Des membres du Programme jeunesse de la FIFA et des bénévoles nous parlent de leur expérience en Coupe du Monde Féminine de la FIFA 2015™ à l'occasion d'un événement média spécial organisé en début de semaine à Vancouver. Alexina Bacchus, membre de l'équipe des ballons, Jahaan Somani, porte-drapeau, et Karim Sayani, bénévole, avaient fait le déplacement.

Le Programme jeunesse de la FIFA illustre le souci de la FIFA de voir les enfants participer dès leur plus jeune âge, quel que soit leur sexe. Durant la Coupe du Monde Féminine au Canada, cette initiative propose aux enfants de prendre part à un certain nombre d'activités en tant qu'accompagnateurs des joueuses, porte-drapeaux ou membre de l'équipe des ballons.  

Interrogée sur son rôle au sein de cette équipe très particulière, Alexina raconte que, lors d'une journée d'orientation organisée avant le tournoi, les ramasseurs de balle se sont vu rappeler l'importance de toujours regarder les joueuses avant de leur renvoyer le ballon. Les instructeurs leur ont également expliqué comment se comporter au bord du terrain. Quand la conversation dévie sur les footballeuses qui ont retenu son attention, la jeune fille livre un verdict inattendu : "J'ai vraiment aimé la Canadienne Desiree Scott. Je trouve qu'elle n'est pas reconnue à sa juste valeur, car elle assure la cohésion de son équipe".  

En tant que porteuse de drapeau, Jahaan Somani tient elle aussi un rôle important au sein du Programme jeunesse de la FIFA. Elle doit montrer la voie aux joueuses qui entrent sur le terrain. "C'est très excitant", répond-elle lorsque l'on évoque les émotions ressenties dans le tunnel avant un grand rendez-vous. "On se tient aux côtés des meilleures footballeuses de la planète. Je n'avais jamais connu ça auparavant. Elles sont vraiment très gentilles avec nous. Elles nous sourient tout le temps. C'est incroyable de pouvoir participer à un événement de cette envergure."

Le sourire aux lèvres
Les deux jeunes filles ont également évoqué la montée d'adrénaline ressentie en pénétrant sur le terrain au début de la rencontre. "Quand nous sortons du tunnel pour prendre nos places, nous voyons tous ces enfants qui lèvent la main pour nous faire signe comme si, nous aussi, nous étions vraiment spéciales. C'est un sentiment incroyable", reprend Alexina. "Dès que j'entends l'hymne de la FIFA, j'ai le sourire aux lèvres", glisse pour sa part Jahaan. "Tout le monde nous regarde quand nous sortons du tunnel. Je crois que c'est le meilleur moment. On sent que les joueuses sont juste derrière nous."  

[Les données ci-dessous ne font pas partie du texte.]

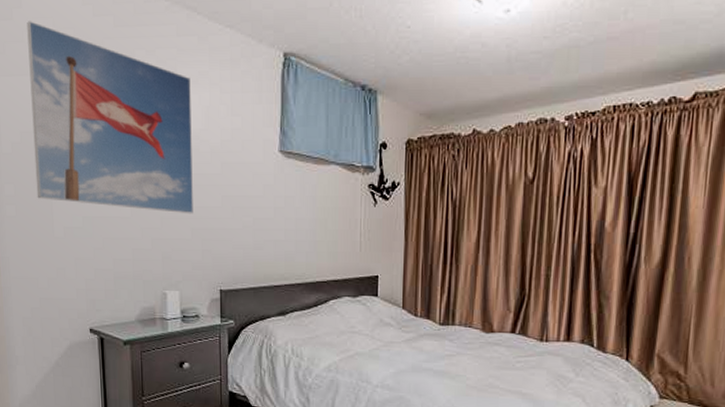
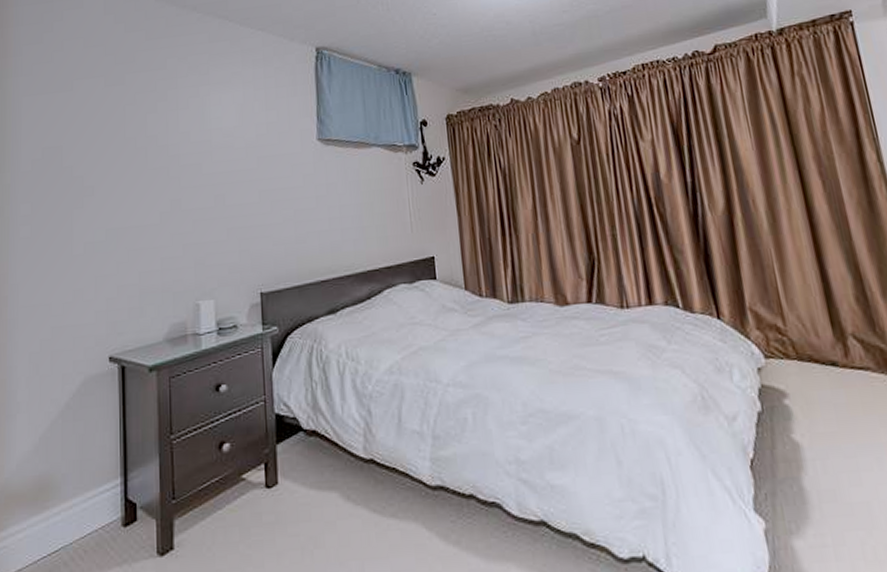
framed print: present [27,21,193,214] -> none [56,42,229,216]

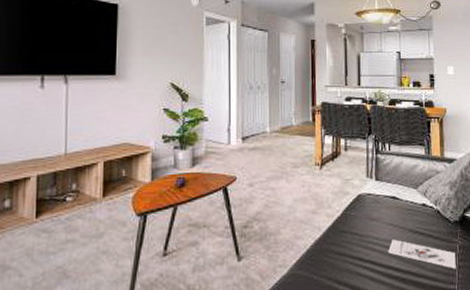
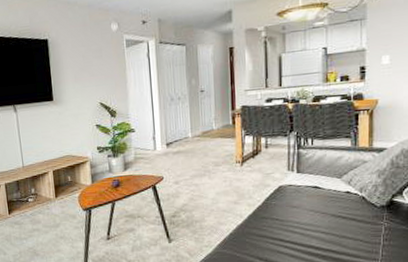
architectural model: present [388,239,456,269] -> none [309,223,380,248]

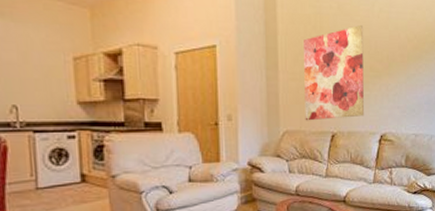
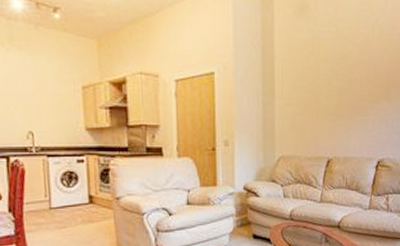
wall art: present [304,25,365,121] -> none [300,49,363,147]

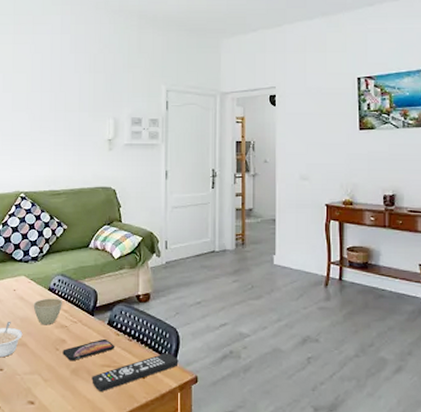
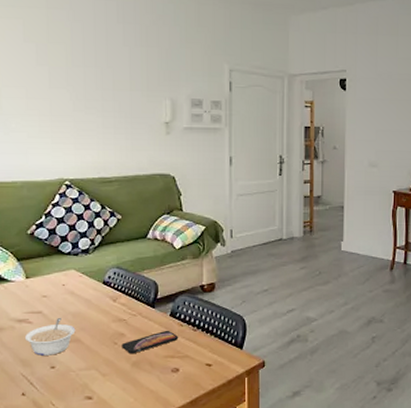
cup: present [33,298,62,325] -> none [86,292,119,320]
remote control: present [92,353,179,392] -> none [154,340,246,382]

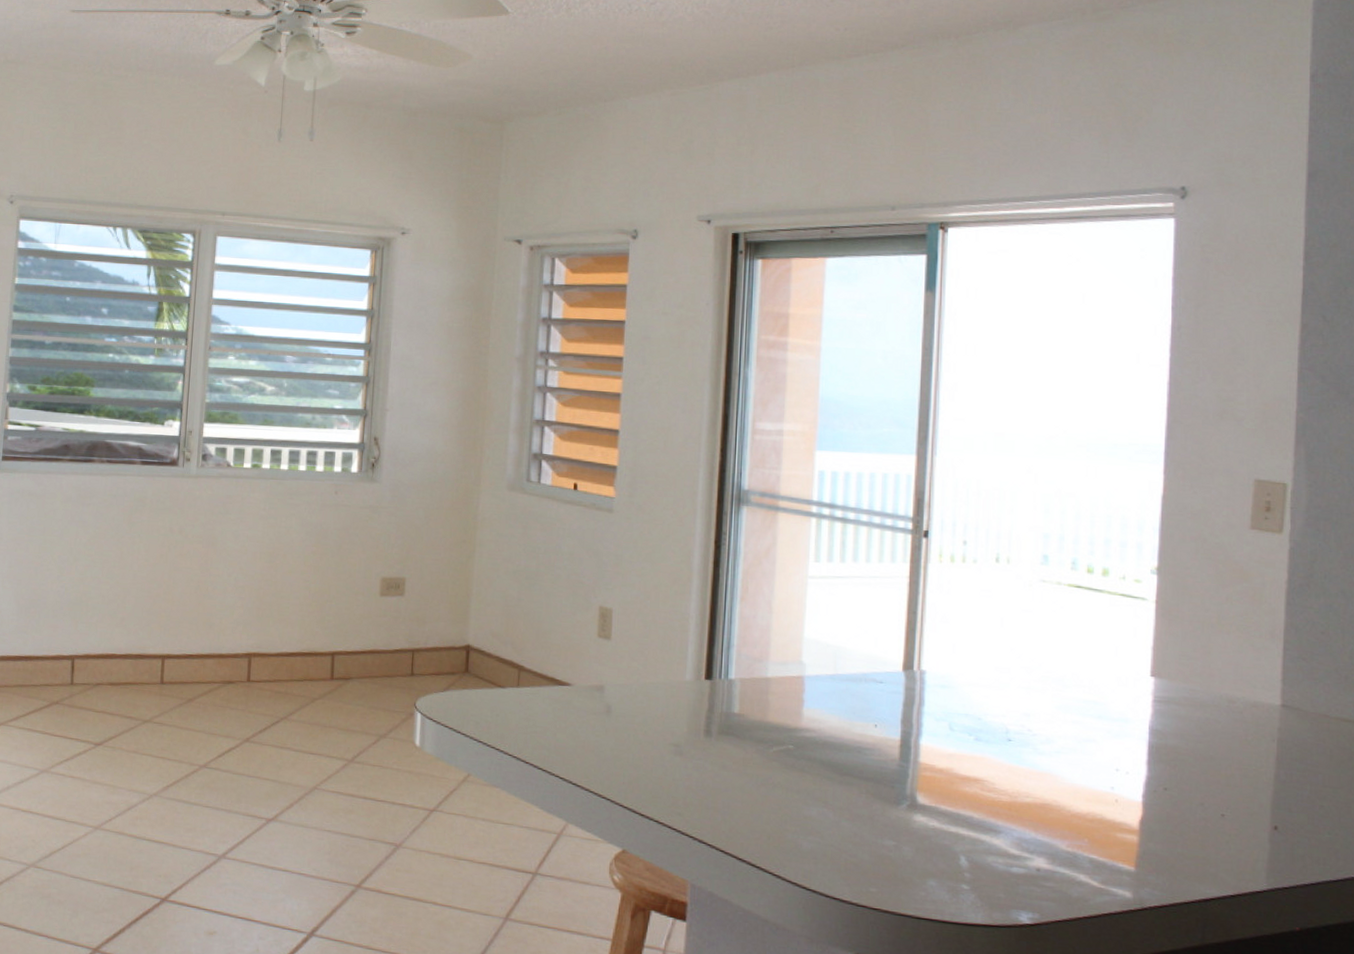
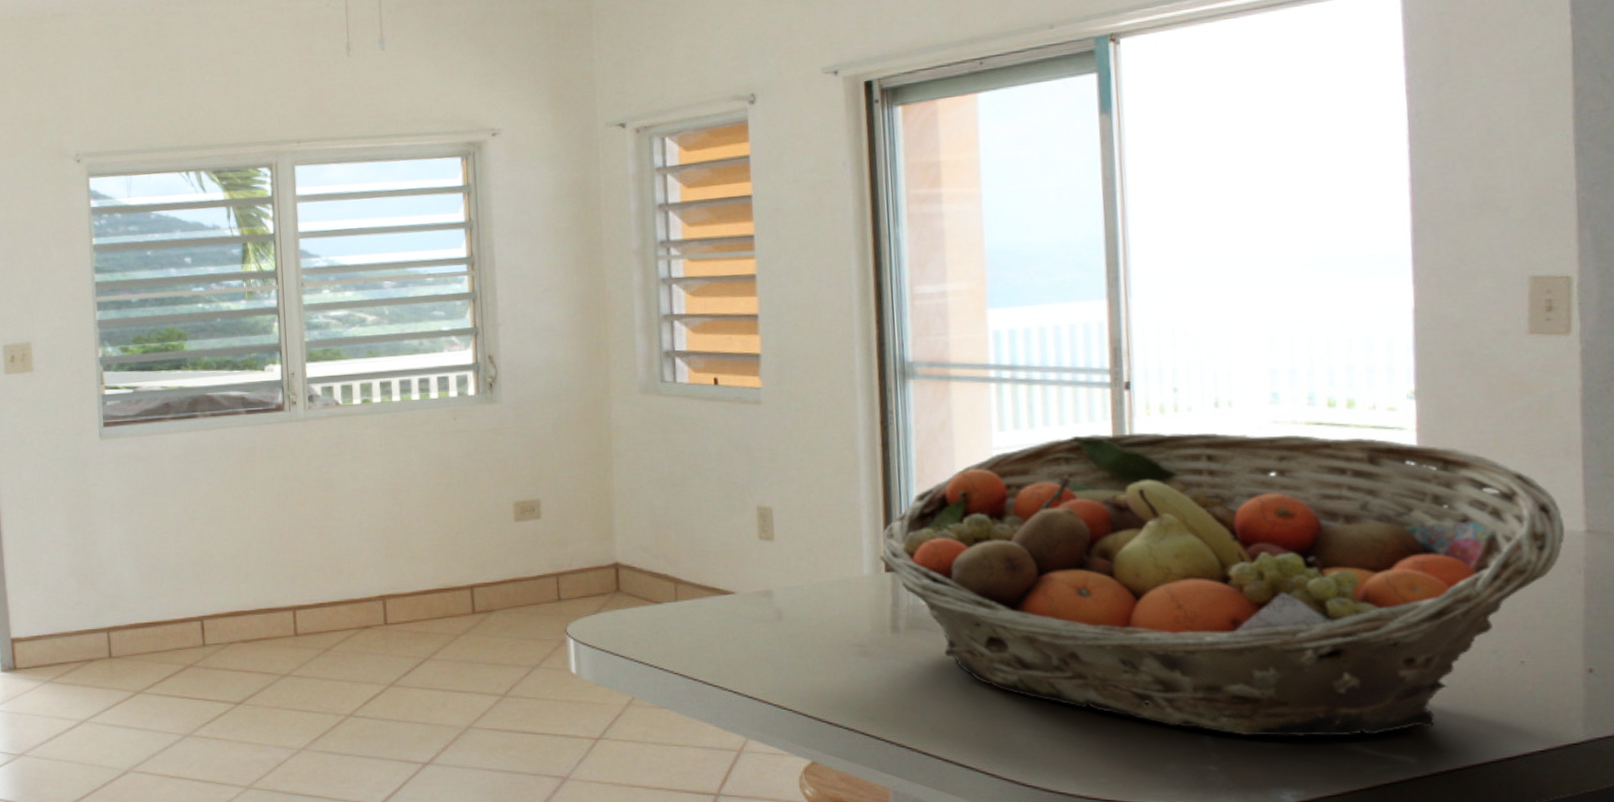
fruit basket: none [701,573,1266,869] -> present [879,432,1566,737]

Karim Sayani travaille quant à lui comme bénévole sur le tournoi. "Le bénévolat tient une place importante dans ma vie. Je pense que tout le monde devrait consacrer un peu de son temps aux autres. J'aime le football depuis toujours. J'ai deux filles qui jouent au football depuis qu'elles ont trois ans. Je suis donc directement concerné par le football féminin. Nous n'avons jamais organisé un événement de cette importance, d'un océan à l'autre. C'est un privilège et un honneur d'être présent. Ce trouve cette compétition fantastique et si l'occasion se représentait, je me précipiterais pour être de la fête."

Fervent défenseur du beau jeu version dames, Karim estime que le Canada et l'ensemble du monde tiennent là une belle occasion de démontrer leur soutien au football féminin. "Depuis trois ou quatre ans, j'entraîne l'équipe de mes filles. Je suis intarissable sur la popularité de cette discipline et son développement. Il faut laisser la place aux jeunes filles et aux femmes à l'échelle internationale", conclut-il.